Ni la banque ni le principal intéressé n’ont pour l’instant fait de communication supplémentaire sur le sujet.

Didier Quillot, ex-Ligue de football professionnel, 1,49 millions d’euros

En pleine crise financière, et alors que le football français subissait de plein fouet la crise économique liée à la pandémie de Covid-19 et l’arrêt des compétitions sportives, Didier Quillot quittait la LFP avec 1,49 millions d’euros d’indemnités de départ.

Si dans le milieu de football ce genre de montant s’apparente à un transfert de joueur de deuxième division, la clause du contrat octroyant la somme avait tout de même surpris plusieurs administrateurs de la Ligue qui l’avaient « découvert quand (ils s’étaient penchés) sur les modalités de son départ ».

Nicole Etchegoinberry, ex-BPCE, 900,000 euros

Le 26 août dernier, l’organisation syndicale SUD solidaires BPCE dénonçait «  le versement du parachute doré de Nicole Etchegoinberry, présidente du directoire de la Caisse d’épargne Loire-Centre, accordé gracieusement par le Conseil d’Orientation et de Surveillance (COS) en séance du 24 juin 2021 ».

Timing compliqué pour l’ex-présidente qui s’était fendue auparavant de déclarations militantes, que le syndicat n’a pas manqué d’exhumer : « il faut arrêter de penser profits, savoir donner avant de recevoir, cela remet les compteurs à zéro ».

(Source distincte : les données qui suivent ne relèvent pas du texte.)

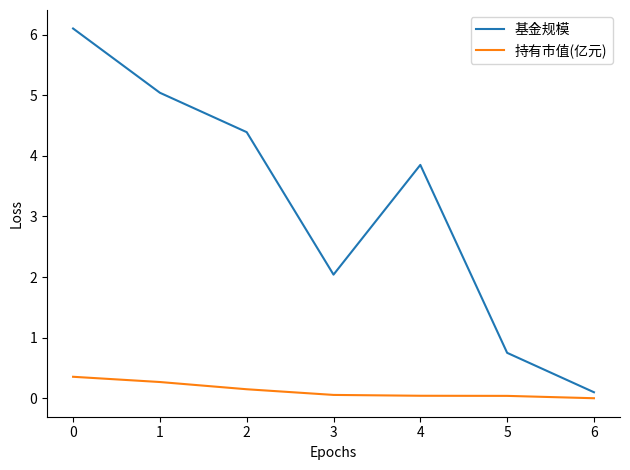

True or false: 持有市值(亿元) and 基金规模 cross at least once.

False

Eric Pinatel, ex-Logirem, 300 000 euros

L’ancien directeur général, qui avait quitté l’entreprise avant d’y revenir quelques semaines dans le but d’être licencié avec, semble-t-il, l’aval du CA, touchera plus de 300 000 euros. Depuis le début de l’année, un élu du personnel avance que la facture pourrait s’élever en fait à 500 000 euros via plusieurs versements, sans que la direction ne lui apporte, pour l’instant, la contradiction.

Le parquet de Marseille s’est saisi de l’affaire et a ouvert une enquête préliminaire pour escroquerie.